He then highlighted the position of Senate Majority Leader Mitch McConnell, who said immediately after Scalia’s death that his seat “should not be filled until we have a new President.”
Said Gardner: “I join Leader McConnell and several of my colleagues in allowing for the American people to play a role in the selection process when they cast their ballots in November.”
The response to the GOP’s apparent stonewalling of President Obama with almost a year left in his term in the last few days has not been positive, with editorial boards around the country angrily calling for Republicans to give Obama’s forthcoming nominee a fair hearing. Outside a radicalized Republican base that is always ready to go to engage in scorched-earth partisan war with Obama on any subject, the GOP’s pre-emptive rejection of any nominee just plain looks bad.
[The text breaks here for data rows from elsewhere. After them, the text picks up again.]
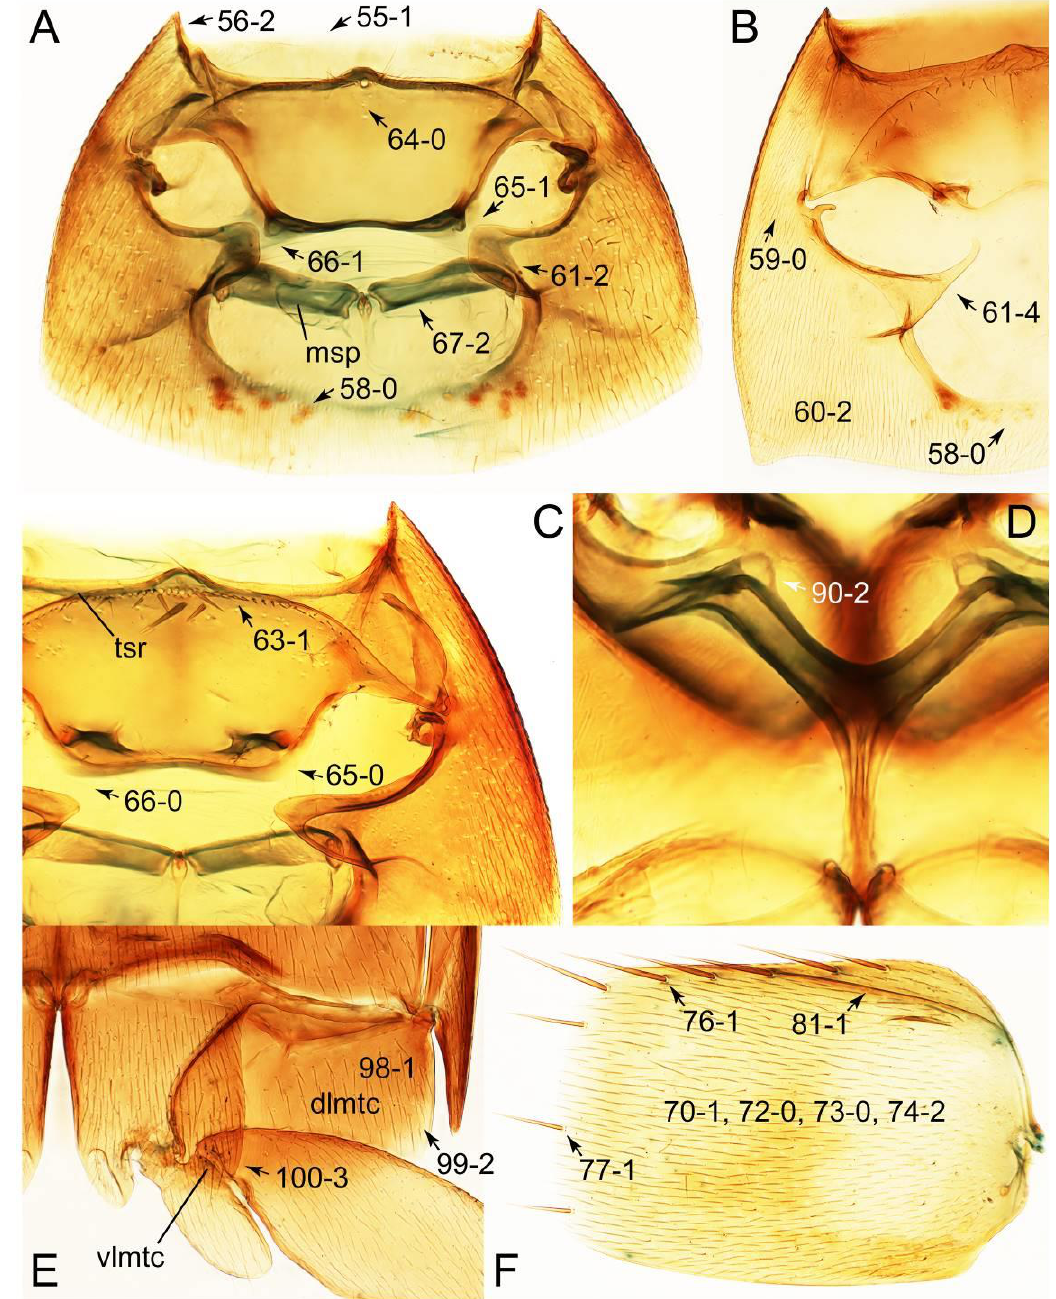
Figure 18. Photographs of body parts of Tachyporini: Euconosomatina, enlarged. ( A ) prosternum and pronotum of Sepedophilus scriptus , ventral view. ( B ), prosternum and pronotum of Sepedophilus littoreus , ventral view. ( C ) prosternum and pronotum of Sepedophilus cinctulus , ventral view. (D) metendosternite of Sepedophilus scriptus , dorsal view. ( E ) left metacoxa of Sepedophilus bisignatus , ventral view. ( F ) left elytron of Sepedophilus scriptus , dorsal view. Abbreviations: dlmtc, dorsal lamella of metacoxa; msp, mesospiracular peritremes; tsr, transverse sternacoxal ridge of prosternum; vlmtc, ventral lamella of metacoxa. Characters and character states (format X-X) are indicated on each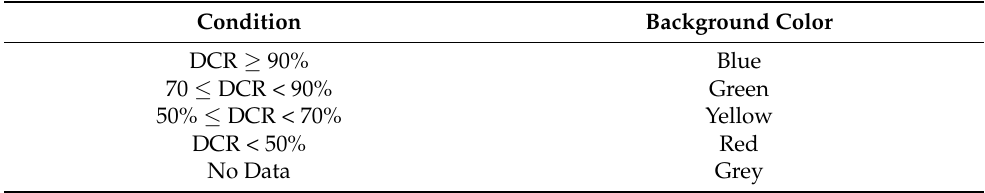
Table 3. Rule for changing DCR background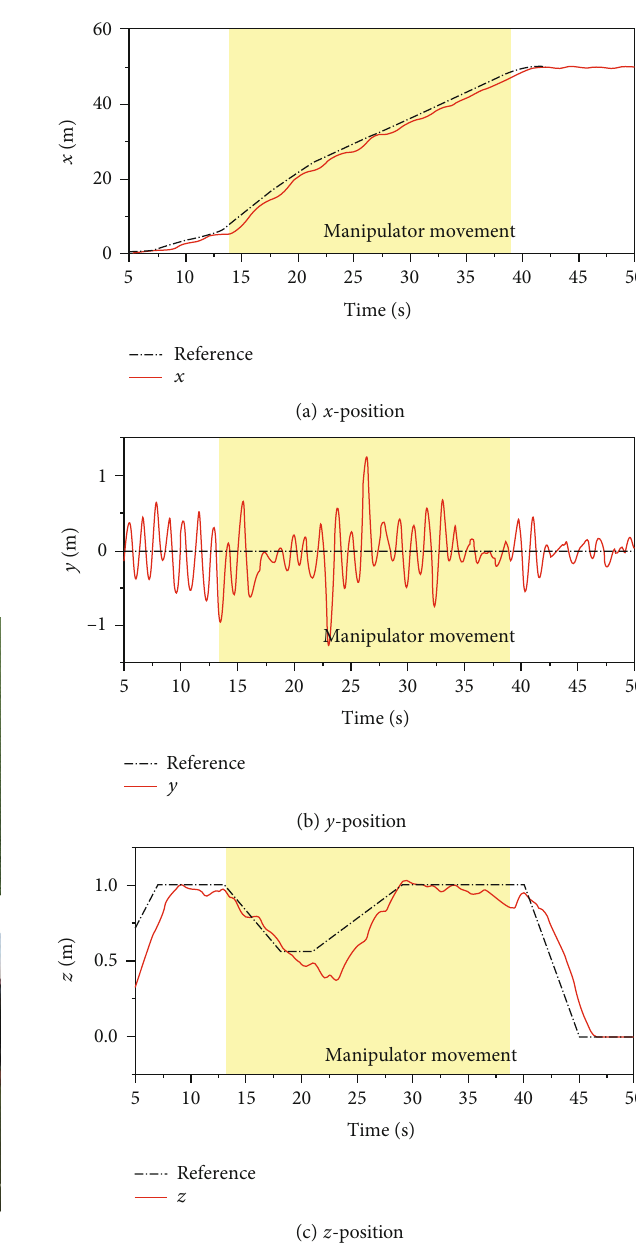
Figure 13: Position trajectories in time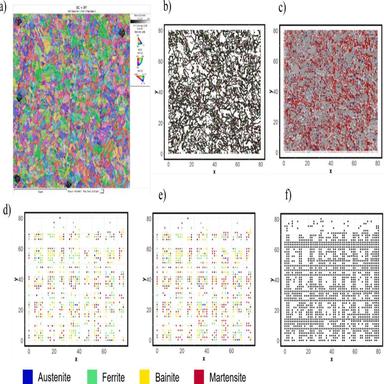
(a) IPF map from EBSD, (b) edge detection of the grain boundaries in IPF image within ROI, (c) clean EBSD phase map from grain boundaries, (d) initial nanoindentation scatter pattern with grain boundaries removed, (e) nanoindentation scatter pattern overlaid by EBSD and with grain boundaries removed and prediction of unvalidated values with machine learning (36.1% of initial raw data), (f) nanoindentation scatter corresponding to grain boundary location of indents. X and Y coordinates are presented in µm.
It looks like a petty disregard of the process spelled out by the Constitution to deal with these situations out of partisan spite.
And a presidential election is just months away.
With that in mind, we do find this update from Colorado Public Radio today to be more than a little curious:
#CM asked @CoryGardner for opinion on replacing SCOTUS Justice Scalia. No response. @NYTimes has had no luck either https://t.co/C7Z96js0mM
— Colorado Matters (@ColoradoMatters) February 17, 2016
So what gives? Where’s cocky Cory from the weekend? Behind the scenes, Republicans may be realizing that they’ve overplayed their hand. Washington Post:
Sen. Charles Grassley (R-Iowa) told Iowa radio reporters that he had not determined whether to have hearings before the Judiciary Committee, which he chairs. “I would wait until the nominee is made before I would make any decision,” Grassley, the committee chairman, said.
Another member of the Judiciary panel, freshman Sen. Thom Tillis (R-N.C.), noted that Republicans could not expect to have President Obama choose a nominee in the mold of Scalia, who for almost 30 years has been the ideological leader of the court’s conservative bloc, and must worry about being seen as merely obstructing the president… [Pols emphasis]
Needless to say, this is not the hard line you hard from Majority Leader Mitch McConnell–and it’s not what you heard from Gardner last weekend, either. Negotiations in Washington between the White House and the GOP-controlled U.S. Senate by all accounts continue, but they’re not happening in a vacuum. Voters are paying attention–and with Republicans defending some two dozen Senate seats this year, what voters think of this latest round of intransigence could count for a great deal on Election Day.
Whatever happens, Cory Gardner’s zigs and zags are an excellent canary in this coal mine.